Yuhon watched, his mind reeling.
Mei's mother. This was Mei's mother.
The fight reached its crescendo. One of the B-ranks, in a last, desperate move, pulled a grenade.
Lara sighed, as if immensely bored. She pointed a single finger.
The blast that followed wasn't from the grenade. It was from her.
A concentrated sphere of crimson fire shot out, hitting the grenade, the man, and a large section of the warehouse roof.
BOOM!
The concussion wave hit Yuhon's perch.
The branch splintered. The roof of the warehouse shattered outward in a shower of splinters and molten metal.

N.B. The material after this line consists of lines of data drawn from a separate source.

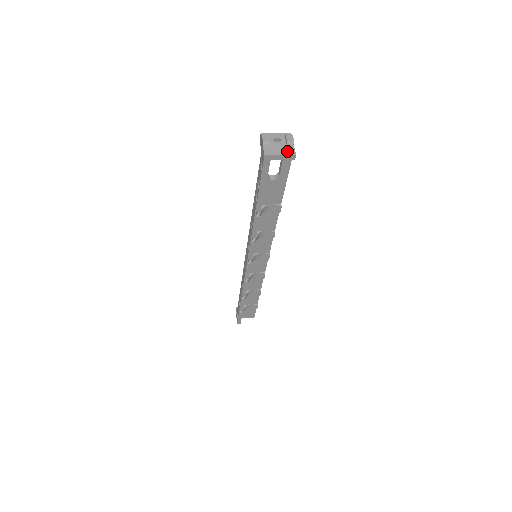
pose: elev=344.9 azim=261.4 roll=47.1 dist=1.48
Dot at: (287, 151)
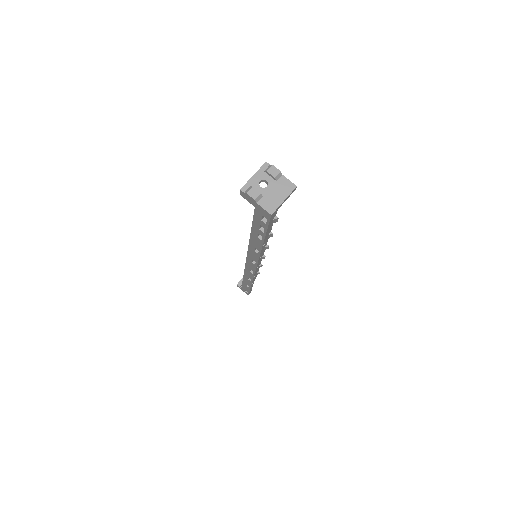
Dot at: (285, 189)
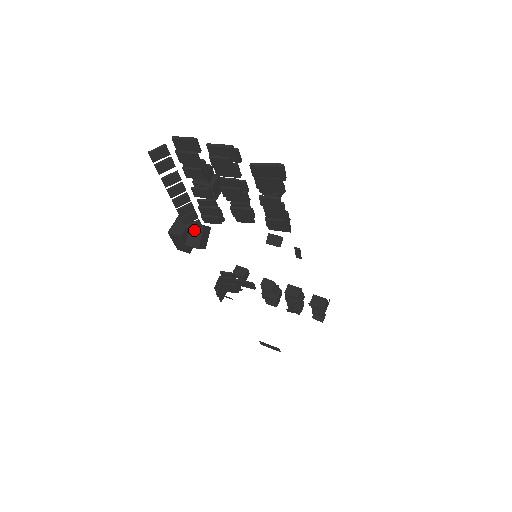
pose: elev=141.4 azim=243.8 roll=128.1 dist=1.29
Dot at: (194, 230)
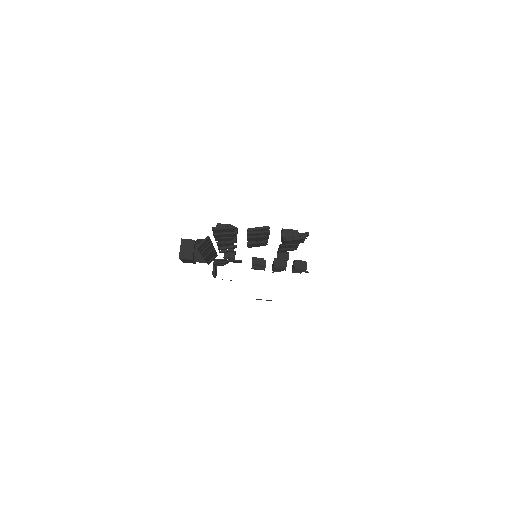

A wave of superheated air rushed out, and this time, Yuhon's jacket—the replacement for the one he'd lost days before—instantly combusted, burned to ashes in a split second.
Caught off guard, Yuhon dropped from the now-shattered tree, landing in a smooth, silent crouch amidst the settling debris and drifting ash inside the warehouse.
The silence that followed was absolute, broken only by the crackle of small fires. The men were all down. Most were dead. A few were moaning, their wills utterly broken.
And standing in the center of the carnage, her long red hair stirring in the heated air, was Lara Xin.
She turned, her blazing eyes locking not on the remaining threats, but on him.
She looked at the grinning fox mask, his ash-covered, bare torso, and his clearly stunned posture. A faint, amused smirk touched her lips.
"Well," she said, her voice echoing in the ruined warehouse. "Aren't you a interesting little surprise?"